To-do item => Out of the records below, copy all lines in which the word "Patterson" occurs.

Information =>
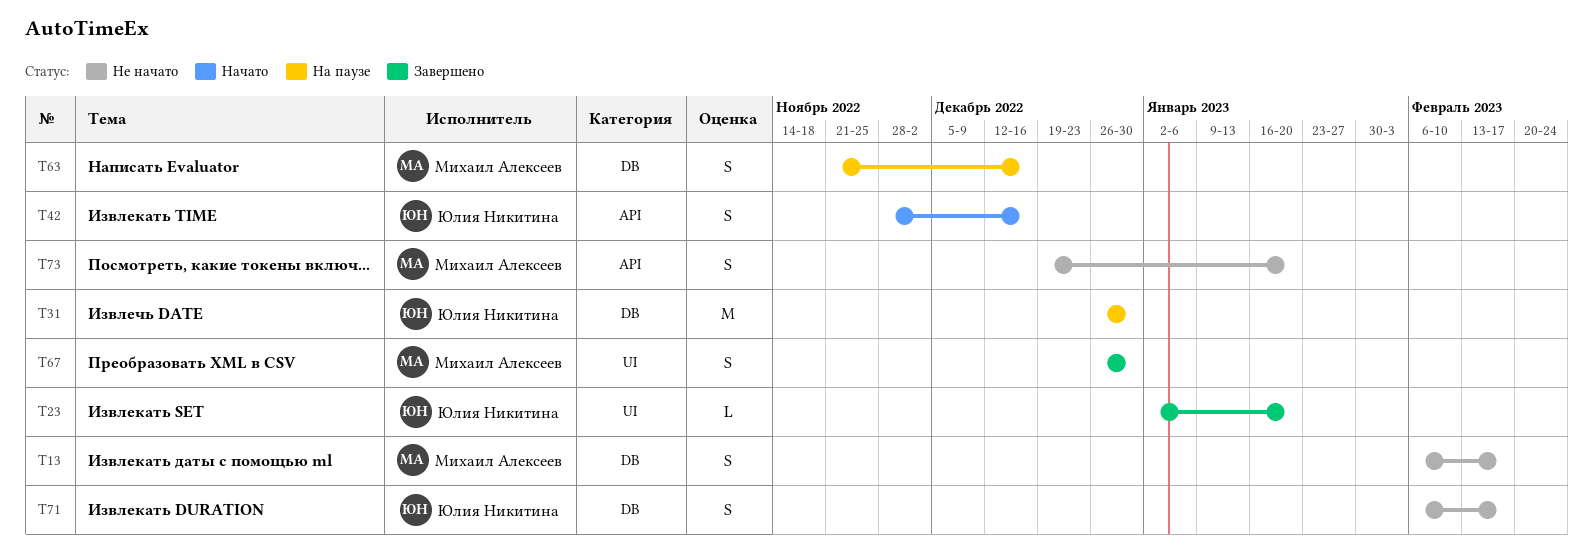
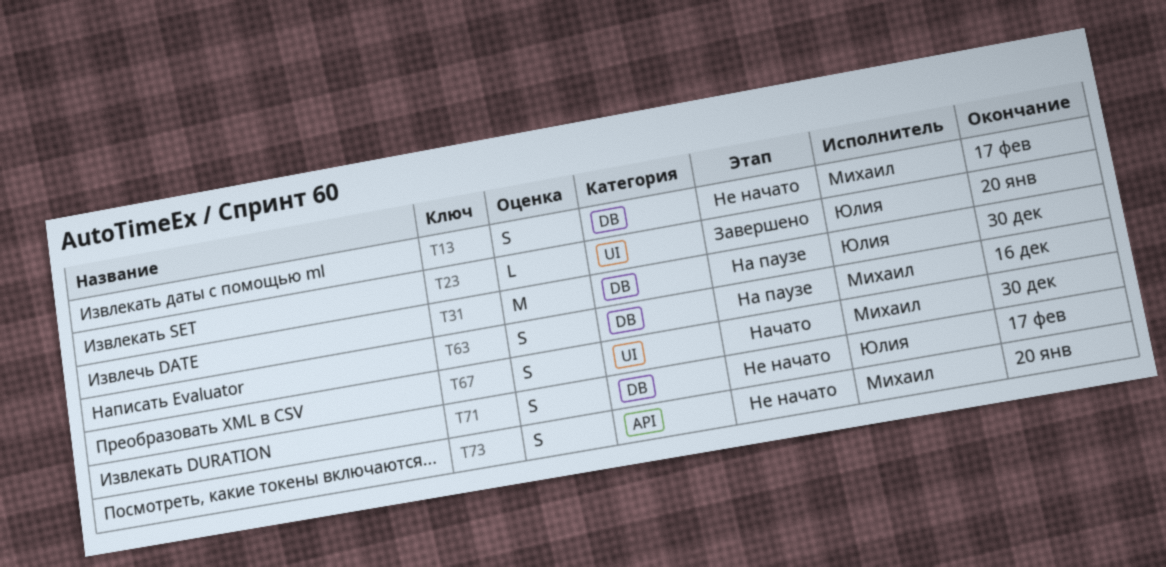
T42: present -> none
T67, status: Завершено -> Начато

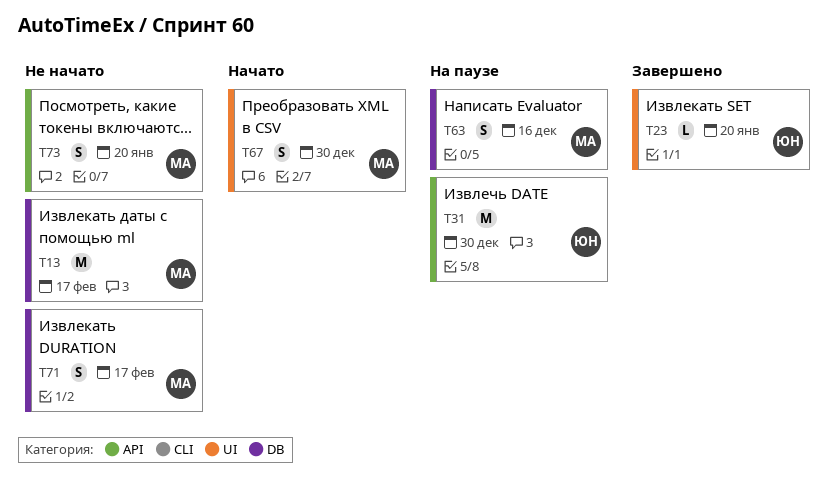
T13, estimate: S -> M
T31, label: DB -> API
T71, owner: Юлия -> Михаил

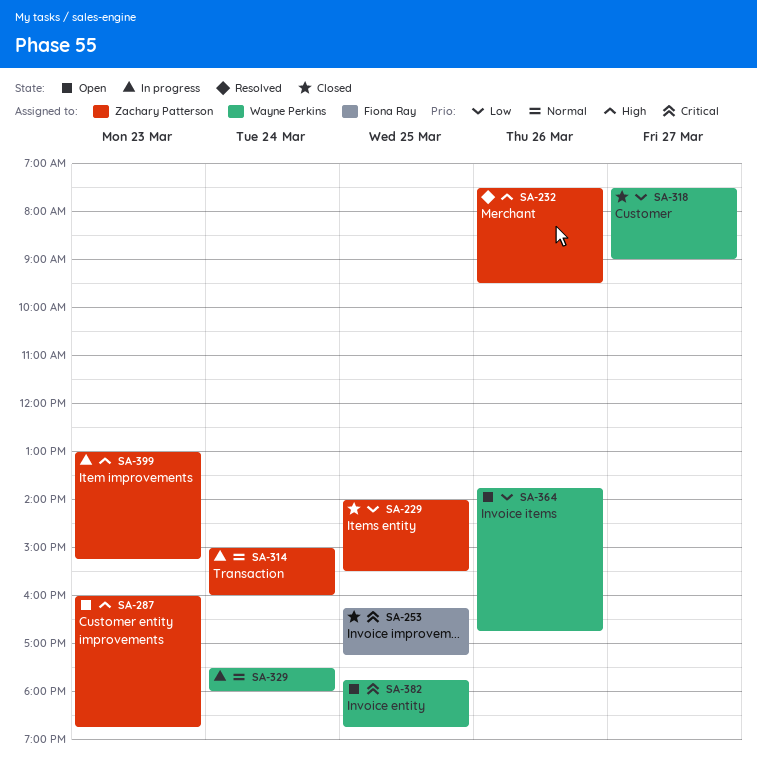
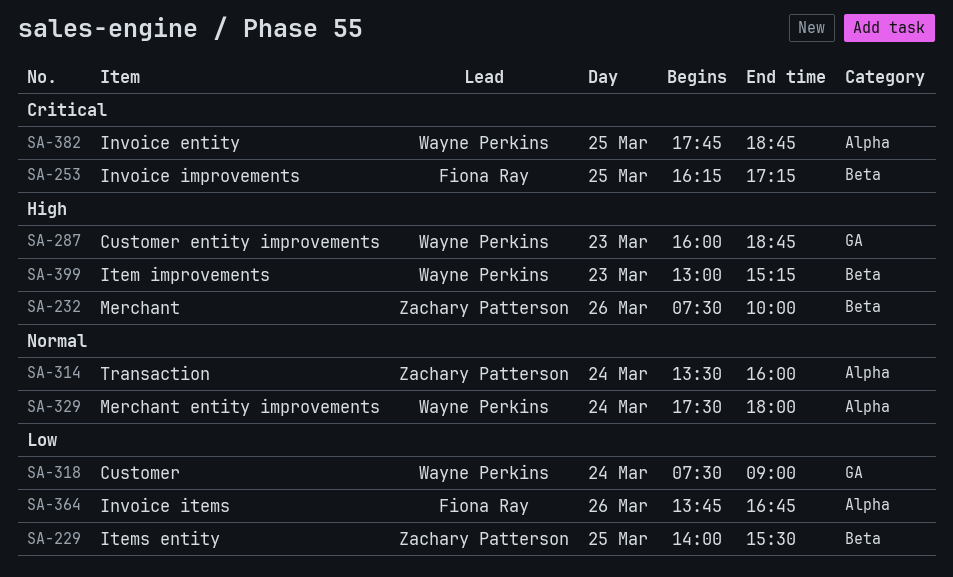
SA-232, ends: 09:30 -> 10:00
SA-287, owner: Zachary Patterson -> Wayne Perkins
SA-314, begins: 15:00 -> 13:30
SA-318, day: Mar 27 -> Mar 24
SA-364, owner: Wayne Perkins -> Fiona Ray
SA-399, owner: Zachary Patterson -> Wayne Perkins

Reply to the task =>
SA-287, owner: Zachary Patterson -> Wayne Perkins
SA-399, owner: Zachary Patterson -> Wayne Perkins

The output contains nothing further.